● Source extract
▬▬▬

Cite as Farnsworth, in Bianca-Bonell Commentary on the International Sales Law, Giuffrè: Milan (1987) 163-174. Reproduced with permission of Dott. A Giuffrè Editore, S.p.A.
E. Allan Farnsworth
1. History of the provision
2. Meaning and purpose of the provision
3. Problems concerning the provision
(1) A statement made by or other conduct of the offeree indicating assent to an offer is an acceptance. Silence or inactivity does not in itself amount to acceptance.
(2) An acceptance of an offer becomes effective at the moment the indication of assent reaches the offeror. An acceptance is not effective if the indication of assent does not reach the offeror within the time he has fixed or, if no time is fixed, within a reasonable time, due account being taken of the circumstances of the transaction, including the rapidity of the means of communication employed by the offeror. An oral offer must be accepted immediately unless the circumstances indicate otherwise.
(3) However, if by virtue of the offer or as a result of practices which the parties have established between themselves or of usage, the offeree may indicate assent by performing an act, such as one relating to the dispatch of the goods or payment of the price, without notice to the offeror, the acceptance is effective at the moment the act is performed, provided that the act is performed within the period of time laid down in the preceding paragraph.
1. History of the provision.

▬▬▬

● Task material
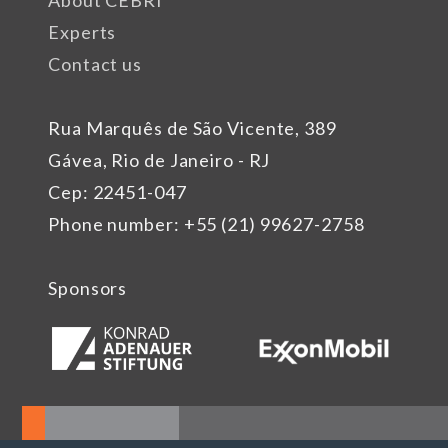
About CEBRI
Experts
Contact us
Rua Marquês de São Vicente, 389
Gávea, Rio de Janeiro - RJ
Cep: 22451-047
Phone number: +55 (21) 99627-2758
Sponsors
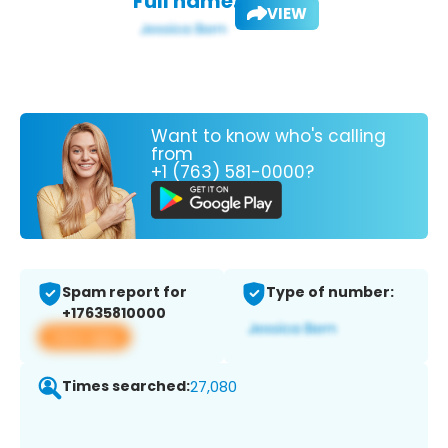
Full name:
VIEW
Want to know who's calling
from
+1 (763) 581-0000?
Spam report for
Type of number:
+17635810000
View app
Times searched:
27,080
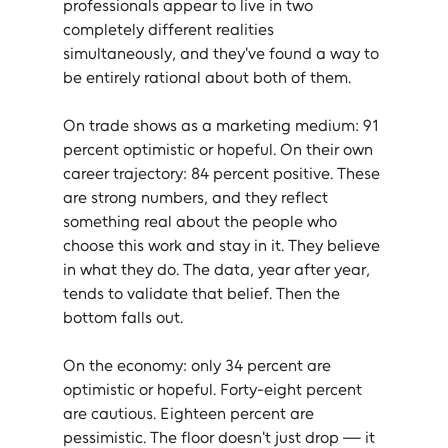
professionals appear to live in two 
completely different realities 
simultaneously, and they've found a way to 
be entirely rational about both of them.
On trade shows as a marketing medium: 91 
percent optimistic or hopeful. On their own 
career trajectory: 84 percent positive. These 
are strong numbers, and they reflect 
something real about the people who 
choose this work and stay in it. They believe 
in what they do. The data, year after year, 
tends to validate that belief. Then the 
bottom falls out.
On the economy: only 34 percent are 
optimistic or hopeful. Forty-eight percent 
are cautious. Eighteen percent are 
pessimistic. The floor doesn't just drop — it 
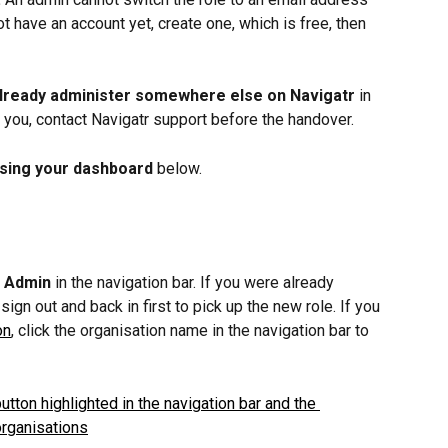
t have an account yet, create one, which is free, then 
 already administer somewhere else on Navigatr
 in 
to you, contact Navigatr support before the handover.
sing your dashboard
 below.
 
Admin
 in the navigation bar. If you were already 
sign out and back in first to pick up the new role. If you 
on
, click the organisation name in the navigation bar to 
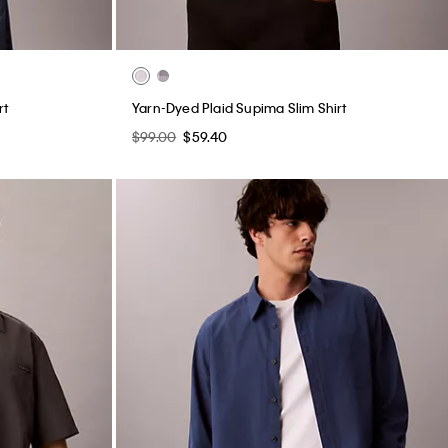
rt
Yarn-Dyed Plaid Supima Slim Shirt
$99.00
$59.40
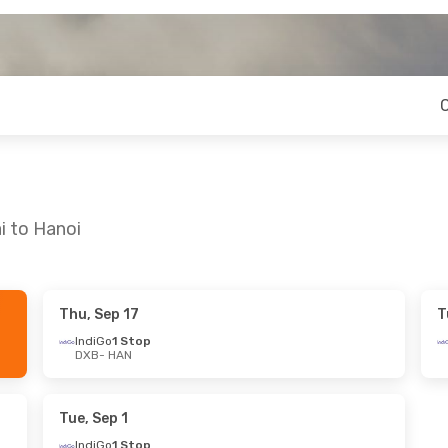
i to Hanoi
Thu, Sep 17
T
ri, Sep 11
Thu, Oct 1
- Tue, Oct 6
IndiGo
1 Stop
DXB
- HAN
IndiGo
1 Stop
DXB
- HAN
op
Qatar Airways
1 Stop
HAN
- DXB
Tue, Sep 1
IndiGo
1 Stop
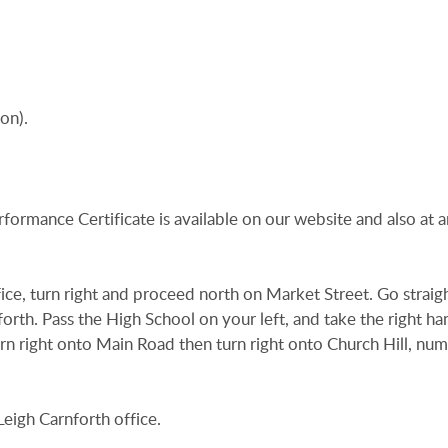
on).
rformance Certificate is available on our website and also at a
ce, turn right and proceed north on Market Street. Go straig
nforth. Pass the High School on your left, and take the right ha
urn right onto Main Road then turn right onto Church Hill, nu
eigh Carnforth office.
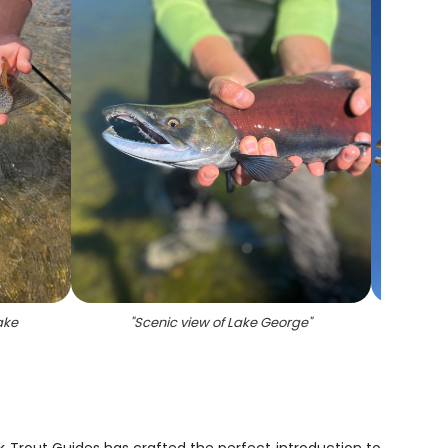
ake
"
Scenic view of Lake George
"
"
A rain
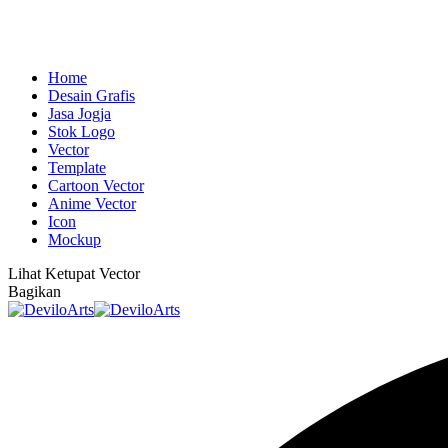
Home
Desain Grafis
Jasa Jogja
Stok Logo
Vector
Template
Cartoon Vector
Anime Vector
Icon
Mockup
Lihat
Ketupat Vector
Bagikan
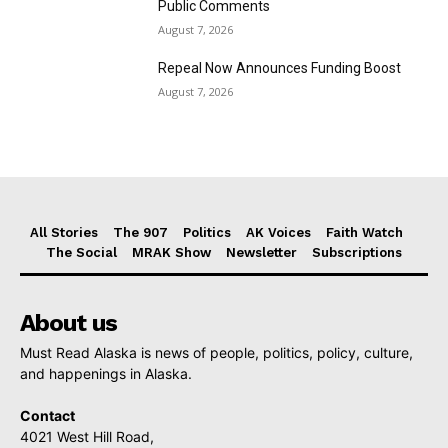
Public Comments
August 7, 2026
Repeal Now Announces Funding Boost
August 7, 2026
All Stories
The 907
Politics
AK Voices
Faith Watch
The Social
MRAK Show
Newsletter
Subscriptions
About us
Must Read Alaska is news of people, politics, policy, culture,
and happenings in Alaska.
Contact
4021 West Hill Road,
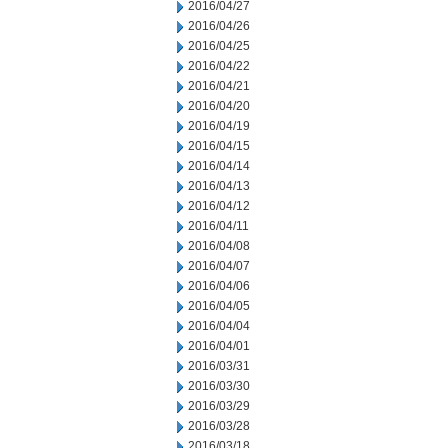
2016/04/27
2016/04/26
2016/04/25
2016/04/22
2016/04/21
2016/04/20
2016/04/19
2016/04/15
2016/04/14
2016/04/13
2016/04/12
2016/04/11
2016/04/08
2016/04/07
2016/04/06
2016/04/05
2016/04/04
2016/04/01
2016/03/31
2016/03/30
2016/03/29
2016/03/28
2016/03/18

▬▬▬

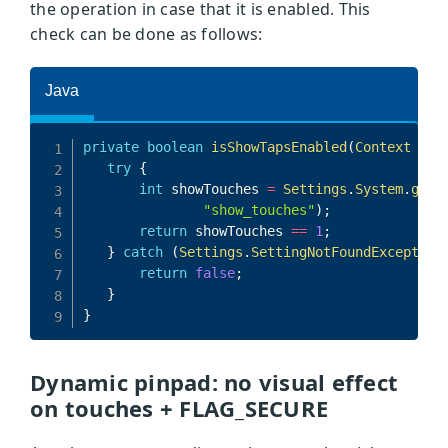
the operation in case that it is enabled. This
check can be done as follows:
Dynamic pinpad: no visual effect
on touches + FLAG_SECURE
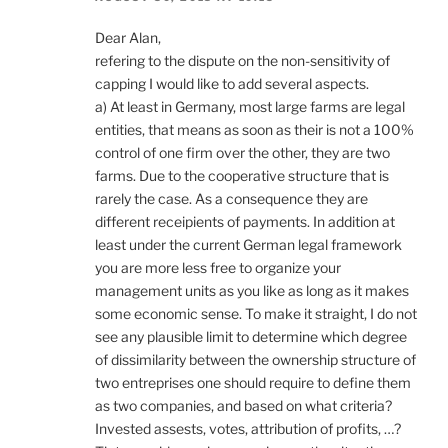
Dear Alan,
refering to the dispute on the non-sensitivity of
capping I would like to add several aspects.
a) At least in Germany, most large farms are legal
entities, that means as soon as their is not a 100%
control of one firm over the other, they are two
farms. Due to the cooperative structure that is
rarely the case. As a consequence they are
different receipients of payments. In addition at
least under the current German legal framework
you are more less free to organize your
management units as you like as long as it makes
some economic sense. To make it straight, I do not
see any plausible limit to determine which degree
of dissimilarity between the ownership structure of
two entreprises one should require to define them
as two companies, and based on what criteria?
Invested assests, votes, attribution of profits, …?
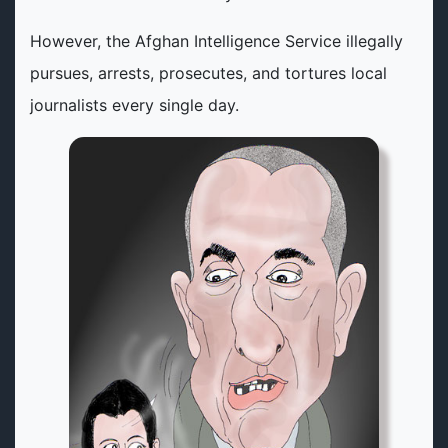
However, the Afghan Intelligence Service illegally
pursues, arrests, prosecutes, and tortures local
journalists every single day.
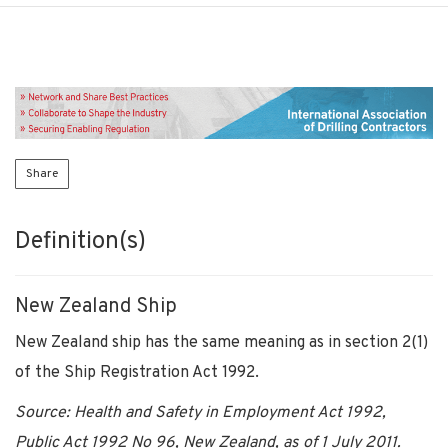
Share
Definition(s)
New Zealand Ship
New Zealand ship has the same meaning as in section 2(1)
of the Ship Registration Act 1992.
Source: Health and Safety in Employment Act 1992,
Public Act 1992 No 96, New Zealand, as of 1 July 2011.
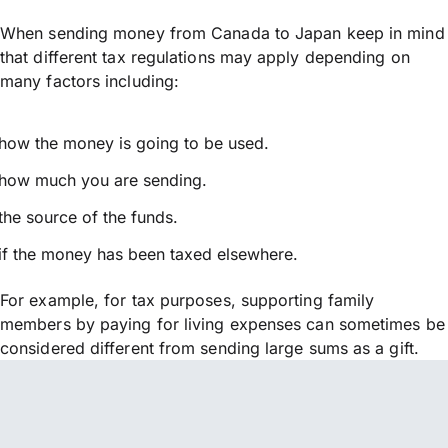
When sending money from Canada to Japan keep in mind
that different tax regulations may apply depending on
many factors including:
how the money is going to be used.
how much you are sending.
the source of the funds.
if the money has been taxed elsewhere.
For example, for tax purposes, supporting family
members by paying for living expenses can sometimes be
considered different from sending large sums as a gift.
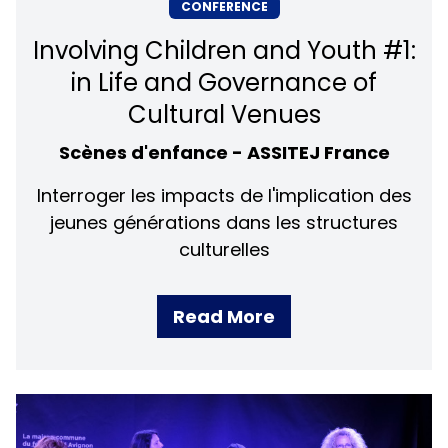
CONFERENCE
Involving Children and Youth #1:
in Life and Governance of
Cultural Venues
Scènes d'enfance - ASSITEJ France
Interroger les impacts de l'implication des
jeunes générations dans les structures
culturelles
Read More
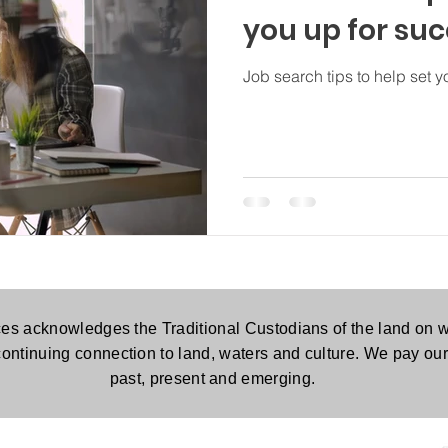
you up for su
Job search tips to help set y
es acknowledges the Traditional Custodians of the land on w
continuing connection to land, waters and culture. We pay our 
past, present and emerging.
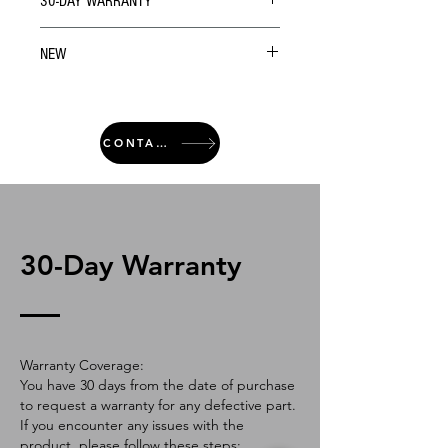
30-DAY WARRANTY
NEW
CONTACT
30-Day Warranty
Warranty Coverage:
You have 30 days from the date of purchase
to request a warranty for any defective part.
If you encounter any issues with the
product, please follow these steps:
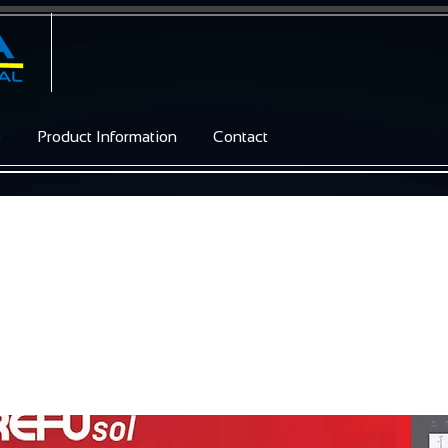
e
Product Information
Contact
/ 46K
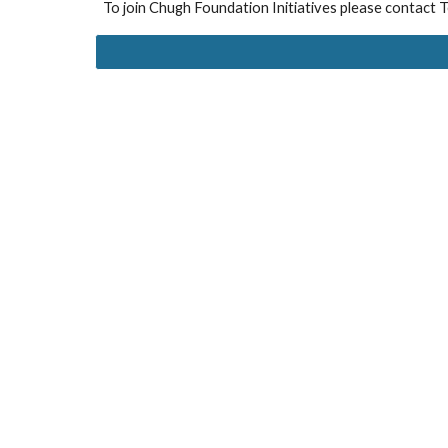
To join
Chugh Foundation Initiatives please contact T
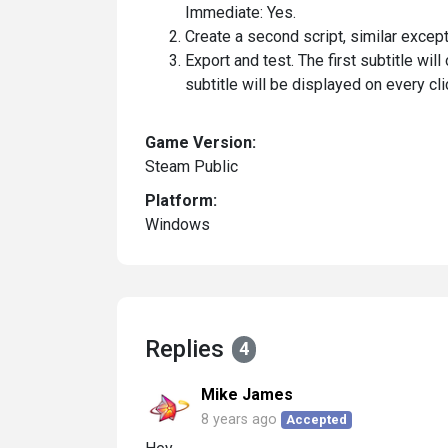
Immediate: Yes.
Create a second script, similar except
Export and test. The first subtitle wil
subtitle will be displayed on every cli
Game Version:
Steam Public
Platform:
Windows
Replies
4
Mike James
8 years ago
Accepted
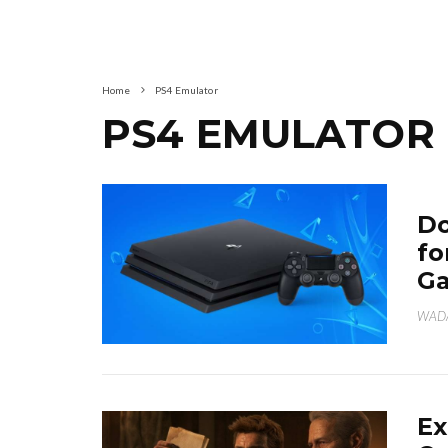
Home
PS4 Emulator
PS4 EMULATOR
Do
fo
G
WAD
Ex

▬▬▬

● Study questions
**A.** List the numbered section headings given in the sales-law commentary.
**B.** From the records, write out the lines beginning with the one that contains "the operation in" and ending after the one that contains "on touches + FLAG_SECURE".
The sales-law commentary and the records come from separate, unrelated sources.

● Task-by-task solutions
**A.**
1. History of the provision
2. Meaning and purpose of the provision
3. Problems concerning the provision

**B.**
the operation in case that it is enabled. This
check can be done as follows:
Dynamic pinpad: no visual effect
on touches + FLAG_SECURE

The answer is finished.